Instead of chalking up all these hours as "wasted," what if time spent glued to an Xbox, PlayStation, smartphone or Nintendo Switch could provide marketers valuable lessons that might help us level up our own games? From strategic planning to logic, problem-solving to leadership, there's more to be gained from this entertaining pastime than meets the eye (or thumbs) - including the ability to see and seize on opportunities that others fail to notice.
Take the mini-map for example. To the uninitiated, a mini-map is just that, a miniature map - often down in the corner of the screen - with handy info like player position, allies, enemies and surrounding terrain. Some day in the not too distant future, we may all have heads-up displays in our Augmented Reality contact lenses. In the meantime, we’ll have to rely on clunky metaphors. And the mini-map is a good one for anyone hoping to break away from the pack.
Situational awareness is what sets great gamers apart from okay gamers. The ability to process not just what’s directly in front of you – and possibly shooting at you – but to simultaneously process your condition, context and competitors, can help gamers and marketers prevail in their next “battle royale.” It’s how you find ideas hiding in plain sight and how you keep track of your true north.
Shifting perspective in order to combine the “first person view” with the “map view” does require effort. In 2003, Jim Hake was inspired by a National Geographic documentary about the bonds forged between U.S. Special Forces and Afghan tribes in the area they operated. A gift of baseball equipment, and the games that followed, forged bonds between troops and kids in the region. Tribal elders learned to trust Americans and the village became a stable haven in a war zone. Hake had the vision to understand the power of that single example and turn it into a model. He founded Spirit of America which has since delivered ceremonial swords, landmine detectors, motorcycles, and even musical instruments all over the world building relationships that save American and local lives.
Sarah Kauss, founder and CEO of S'well, a company that makes reusable water bottles with a sleek design and countless colors also harnessed the power of kaleidoscopic perspective.
In 2009, Kauss had a well-paying job in real estate development, but a yen to do something different. On a hike in Arizona with her mother, she saw more than the desert flora and fauna. She saw an idea for a new business while drinking warm water from a clunky metal thermos. Water bottles were already ubiquitous, but she asked, why not design a sustainable bottle that not only kept cold things cold and hot things hot, but was also beautiful to look at? "Every other thermos looked like a camping accessory," she said in an interview with Guy Raz, moderator of the podcast How I Built This. "They didn't look like something I wanted to take into a business meeting or carry with me around the city." The shelves in front of her were full of competitors, but the mini-map had highlighted a new perspective, a different path.

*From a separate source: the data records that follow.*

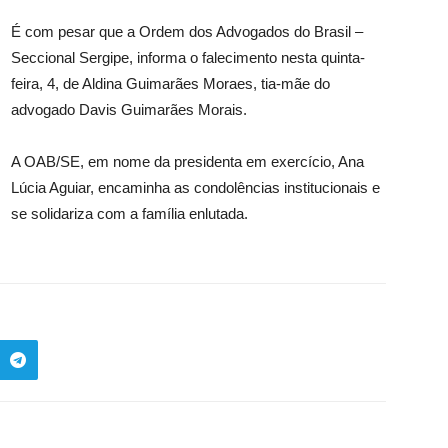
É com pesar que a Ordem dos Advogados do Brasil –
Seccional Sergipe, informa o falecimento nesta quinta-
feira, 4, de Aldina Guimarães Moraes, tia-mãe do
advogado Davis Guimarães Morais.
A OAB/SE, em nome da presidenta em exercício, Ana
Lúcia Aguiar, encaminha as condolências institucionais e
se solidariza com a família enlutada.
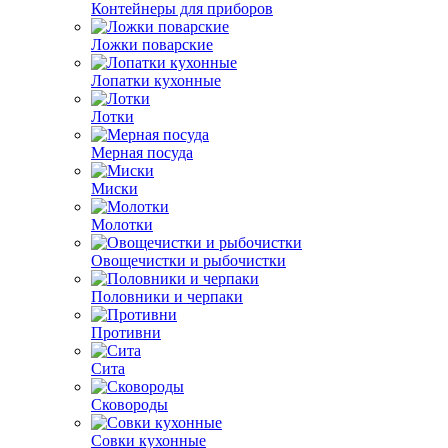
Контейнеры для приборов
Ложки поварские
Лопатки кухонные
Лотки
Мерная посуда
Миски
Молотки
Овощечистки и рыбочистки
Половники и черпаки
Противни
Сита
Сковороды
Совки кухонные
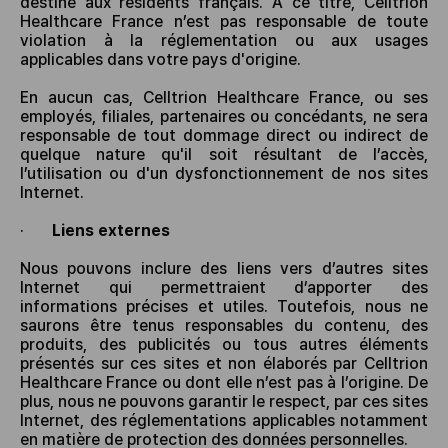
destiné aux résidents français. A ce titre, Celltrion
Healthcare France n’est pas responsable de toute
violation à la réglementation ou aux usages
applicables dans votre pays d'origine.
En aucun cas, Celltrion Healthcare France, ou ses
employés, filiales, partenaires ou concédants, ne sera
responsable de tout dommage direct ou indirect de
quelque nature qu'il soit résultant de l’accès,
l’utilisation ou d'un dysfonctionnement de nos sites
Internet.
·
Liens externes
Nous pouvons inclure des liens vers d’autres sites
Internet qui permettraient d’apporter des
informations précises et utiles. Toutefois, nous ne
saurons être tenus responsables du contenu, des
produits, des publicités ou tous autres éléments
présentés sur ces sites et non élaborés par Celltrion
Healthcare France ou dont elle n’est pas à l’origine. De
plus, nous ne pouvons garantir le respect, par ces sites
Internet, des réglementations applicables notamment
en matière de protection des données personnelles.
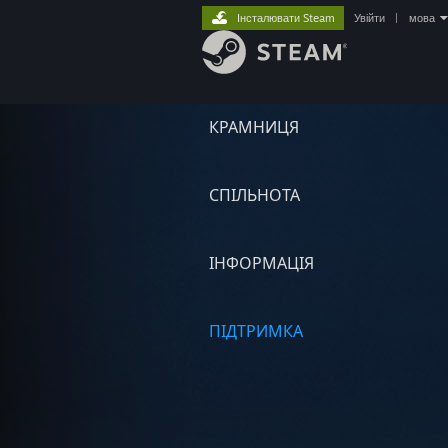
Інсталювати Steam
Увійти
|
мова
КРАМНИЦЯ
СПІЛЬНОТА
ІНФОРМАЦІЯ
ПІДТРИМКА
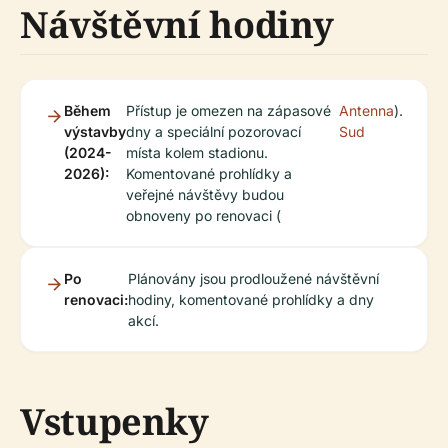
Návštěvní hodiny
Během
Přístup je omezen na zápasové
Antenna
).
výstavby
dny a speciální pozorovací
Sud
(2024-
místa kolem stadionu.
2026):
Komentované prohlídky a
veřejné návštěvy budou
obnoveny po renovaci (
Po
Plánovány jsou prodloužené návštěvní
renovaci:
hodiny, komentované prohlídky a dny
akcí.
Vstupenky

S'well launched in 2010 after Kauss invested $30,000 of her own money. Her big break came in 2011, when an editor at O, The Oprah Magazine, saw the enormous opportunity for, as Kauss called it, "a fashionable hydration accessory." Just six years after its launch, S'well posted $100 million in sales. Today, Kauss is focused on how the brand can ramp up its efforts to help eliminate plastic waste around the world. Sustainability continues to be a major part of the S'well brand, with a goal to help eliminate 100 million plastic bottles by the end of 2020.
As in gaming, a critical key to success is being the first to spot opportunities. This requires not just looking in the obvious places, but having the peripheral vision to look at a category from multiple angles. And, as in gaming, taking notice is just the first step to winning. You must know how to leverage the idea, how to make it work strategically, and how to execute with brilliance. Jim Hake brought a human touch to geo-politics, and, on that fortuitous hike in the desert, Sarah Kauss saw something hiding in plain sight. Rather than let those ideas pass, they seized on them and followed all the necessary rules to play them forward to a very successful endgame – and quite possibly save the earth from certain doom in the process.